## PASSAGE FOR REVIEW
A Simple Drop-In Solution for Full Homomorphic Encryption

Full Homomorphic Encryption (FHE) allows untrusted (e.g. cloud) applications to operate directly on encrypted data, eliminating the need for server-side decryption or trust.

simplefhe is a Python library for FHE that intends to be as easy-to-use as possible. In the simplest case, just a few lines of code are all you need to have working FHE!

The Problem

Suppose we have some sensitive data we wish to process on a remote server. The usual approach is to send the data over a secure connection to be processed server-side.

# The server
def process(x):
    return x*x - 3*x + 1


# The client
sensitive_data = [-30, -5, 17, 28]
for entry in sensitive_data:
    print(entry, process(entry)) # Bad! We are leaking sensitive information.

The result:

-30 991
-5 41
17 239
28 701

However, this requires trusting the server to keep your data confidential. One rogue admin or database hack is all it takes to expose your sensitive data to the public.

The Solution

A few lines of extra code is all it takes to implement Full Homomorphic Encryption (FHE):

from simplefhe import (
    encrypt, decrypt,
    generate_keypair,
    set_public_key, set_private_key,
    display_config
)

# In a real application, the keypair would be generated once,
# and only the public key would be provided to the server.
# A more realistic example is given later.
public_key, private_key = generate_keypair()
set_private_key(private_key)
set_public_key(public_key)

display_config()


# The server
def process(x):
    return x*x - 3*x + 1


# The client
sensitive_data = [-30, -5, 17, 28]
for entry in sensitive_data:
    encrypted = encrypt(entry) # Encrypt the data...
    result = process(encrypted) # Process the data encrypted on the server...
    print(entry, decrypt(result)) # Decrypt the result on the client.

We obtain the same results, as expected:

===== simplefhe config =====
mode: integer (exact)
min_int: -1048575
max_int: 1048576
public_key: initialized
private_key: initialized

-30 991
-5 41
17 239
28 701

In this example, we encrypt the data on the client, send only the encrypted data to the server, process the encrypted data server-side, and return the encrypted result to be client-side decrypted. This requires zero trust of the remote server.

## EXCERPTED DATA

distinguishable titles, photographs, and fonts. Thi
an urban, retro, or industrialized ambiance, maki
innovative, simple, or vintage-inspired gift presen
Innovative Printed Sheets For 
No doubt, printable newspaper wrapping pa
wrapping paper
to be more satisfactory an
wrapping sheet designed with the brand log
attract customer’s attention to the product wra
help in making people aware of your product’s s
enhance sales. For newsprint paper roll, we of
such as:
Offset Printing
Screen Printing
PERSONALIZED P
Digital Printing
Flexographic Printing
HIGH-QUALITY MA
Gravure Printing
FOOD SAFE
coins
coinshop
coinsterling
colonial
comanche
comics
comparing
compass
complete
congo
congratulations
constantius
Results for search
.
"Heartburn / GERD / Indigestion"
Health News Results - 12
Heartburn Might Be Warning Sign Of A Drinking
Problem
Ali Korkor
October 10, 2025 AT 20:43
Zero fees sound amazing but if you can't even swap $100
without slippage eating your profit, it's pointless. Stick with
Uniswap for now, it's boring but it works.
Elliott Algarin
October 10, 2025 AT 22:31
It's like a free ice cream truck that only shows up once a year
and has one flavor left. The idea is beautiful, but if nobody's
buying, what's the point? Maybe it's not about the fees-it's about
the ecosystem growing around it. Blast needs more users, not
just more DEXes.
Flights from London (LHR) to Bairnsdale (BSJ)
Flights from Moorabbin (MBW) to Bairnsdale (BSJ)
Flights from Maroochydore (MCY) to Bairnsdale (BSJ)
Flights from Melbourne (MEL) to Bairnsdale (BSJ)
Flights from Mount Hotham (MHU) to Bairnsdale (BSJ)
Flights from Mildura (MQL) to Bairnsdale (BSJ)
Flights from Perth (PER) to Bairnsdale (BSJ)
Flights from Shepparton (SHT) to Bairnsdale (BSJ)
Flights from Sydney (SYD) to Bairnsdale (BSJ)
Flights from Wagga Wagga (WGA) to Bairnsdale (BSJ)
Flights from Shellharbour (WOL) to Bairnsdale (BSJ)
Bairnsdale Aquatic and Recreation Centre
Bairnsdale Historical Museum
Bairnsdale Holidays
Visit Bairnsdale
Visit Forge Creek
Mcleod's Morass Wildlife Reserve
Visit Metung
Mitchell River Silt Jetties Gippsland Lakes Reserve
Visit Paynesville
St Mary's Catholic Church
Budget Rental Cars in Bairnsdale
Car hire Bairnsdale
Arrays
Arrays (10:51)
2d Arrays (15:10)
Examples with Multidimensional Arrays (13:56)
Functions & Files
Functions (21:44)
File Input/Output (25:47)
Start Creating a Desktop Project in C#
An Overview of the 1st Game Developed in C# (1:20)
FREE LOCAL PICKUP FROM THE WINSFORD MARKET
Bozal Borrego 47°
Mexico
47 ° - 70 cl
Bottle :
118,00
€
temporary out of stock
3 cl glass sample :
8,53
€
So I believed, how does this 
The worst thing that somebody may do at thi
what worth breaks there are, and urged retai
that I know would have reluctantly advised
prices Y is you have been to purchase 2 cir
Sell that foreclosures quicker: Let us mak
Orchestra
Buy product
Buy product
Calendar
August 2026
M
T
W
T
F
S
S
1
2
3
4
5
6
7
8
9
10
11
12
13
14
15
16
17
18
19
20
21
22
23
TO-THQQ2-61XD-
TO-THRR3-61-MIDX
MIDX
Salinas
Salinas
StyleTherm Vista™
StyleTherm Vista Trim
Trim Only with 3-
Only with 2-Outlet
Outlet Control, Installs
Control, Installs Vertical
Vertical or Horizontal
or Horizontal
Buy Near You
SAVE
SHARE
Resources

## BRIEF
For each statement, answer yes or no on whether it agrees with the simplefhe text, and quote the text's deciding words exactly. (a) The encrypted version of the program produces the same results as the unencrypted one. (b) The displayed simplefhe configuration runs in a floating-point mode. (c) In a real application, the server would receive the private key. The items stand on their own and are separate from the simplefhe text.

## REPLY
(a) Yes: "We obtain the same results, as expected"
(b) No: "mode: integer (exact)"
(c) No: "only the public key would be provided to the server"